[Aim of the exercise] Copy the text on segmentation-aware descriptors between "Left to right: Input" and "a SIFT descriptor.", inclusive, and change "neighbourhood" to "surrounding area".

[Excerpt]
*Conference on Computer Vision and Pattern Recognition (CVPR)*, 2013

pdf / bibref / poster / code

^{1}Institut de Robòtica i Informàtica Industrial, Barcelona, Spain^{2}Center for Visual Computing, Ecole Centrale de Paris, France^{3}Galen, INRIA Saclay, France

This paper exploits segmentation to build appearance descriptors that can robustly deal with occlusion and background changes. We achieve this by leveraging soft segmentation data into the construction of the descriptor, downplaying measurements coming from areas that are unlikely to belong to the same region as the center of the descriptor. This technique is applicable to any image point (i.e. dense), has a small computational overhead, is very simple by design (one parameter), and can be applied to any SIFT-like descriptor defined over a spatial grid. We apply it to SIFT, and also to the Dense Scale and Rotation Invariant Descriptors (SID) [4], delivering descriptors that are densely computable, invariant to scaling and rotation, and robust to background changes. We use two different off-the-shelf, state-of-the-art techniques to compute soft segmentations (no need to reinvent the wheel!), and we apply it successfully to two different problems.

The problem: Invariant descriptors are still a major area of research in computer vision. This is particularly important for dense descriptors, as we cannot estimate local scale and orientation on arbitrary image locations. Recent works have addressed some of these issues, including scale- and/or rotation-invariance or non-rigid deformation. This works deals with occlusion effects. We are inspired by the Daisy paper [6], which reported substantial performance improvements in multi-view stereo by treating occlusion as a latent variable. Our main contribution in this work is a new approach to suppress background information during descriptor construction. For this we use soft segmentation masks to estimate the affinity of a point with its neighbors, and shun the information coming from regions which are likely to belong to other objects. We then apply these masks over the features. The next figure displays this process.

Left to right: Input image; RGB representation of the first three levels of the soft segmentation pixel embeddings; affinity between the pixel of interest and its neighbourhood; and the segmentation mask corresponding to a SIFT descriptor.

[Data for review]
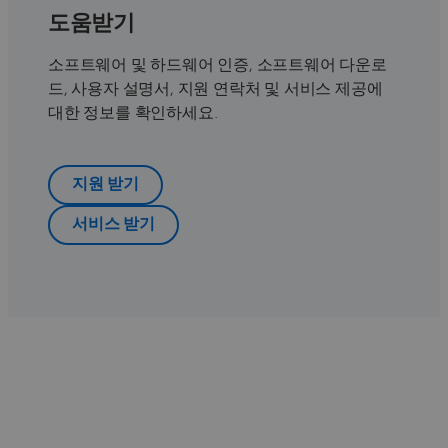
도움받기
소프트웨어 및 하드웨어 인증, 소프트웨어 다운로
드, 사용자 설명서, 지원 연락처 및 서비스 제공에
대한 정보를 확인하세요.
지원 받기
서비스 받기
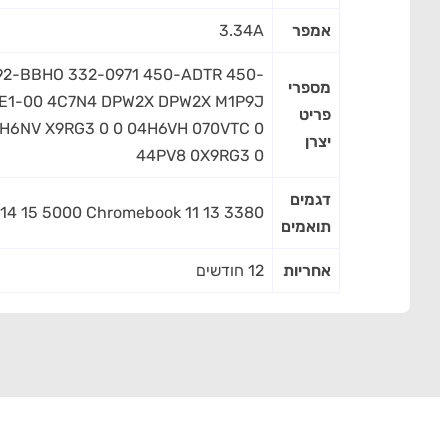
אמפר
3.34A
2-BBHO 332-0971 450-ADTR 450-
מספרי
E1-00 4C7N4 DPW2X DPW2X M1P9J
פריט
H6NV X9RG3 0 0 04H6VH 070VTC 0
יצרן
44PV8 0X9RG3 0
דגמים
 14 15 5000 Chromebook 11 13 3380
תואמים
אחריות
12 חודשים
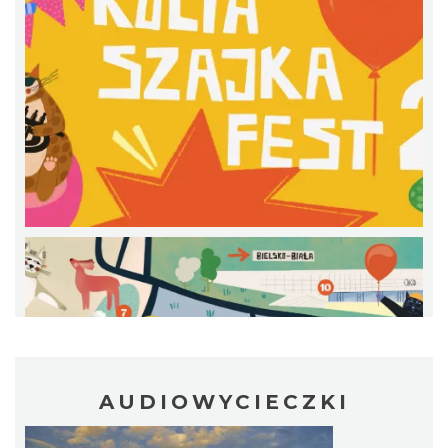
Cieszyn
1.94 km
2026-08-16
Cieszyn
1.94 km
2026-08-23
AUDIOWYCIECZKI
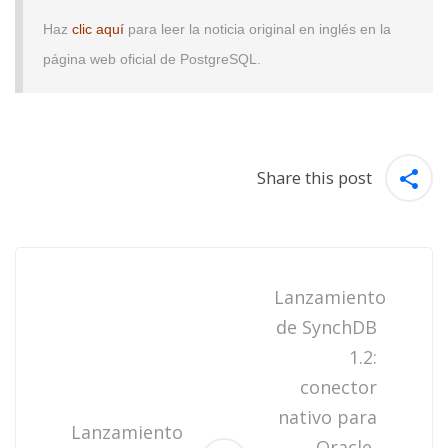
Haz
clic aquí
para leer la noticia original en inglés en la
página web oficial de PostgreSQL.
Share this post
Post
navigation
Lanzamiento
de SynchDB
1.2:
conector
nativo para
Lanzamiento
Oracle,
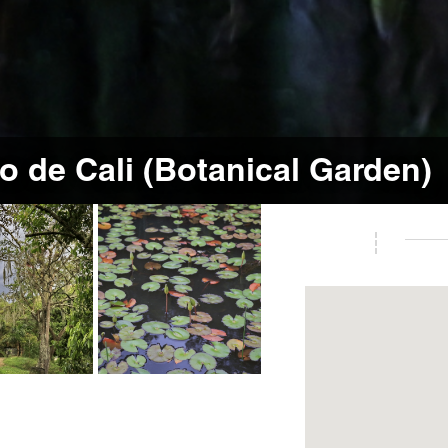
o de Cali (Botanical Garden)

[Solution for this exercise]
Left to right: Input image; RGB representation of the first three levels of the soft segmentation pixel embeddings; affinity between the pixel of interest and its surrounding area; and the segmentation mask corresponding to a SIFT descriptor.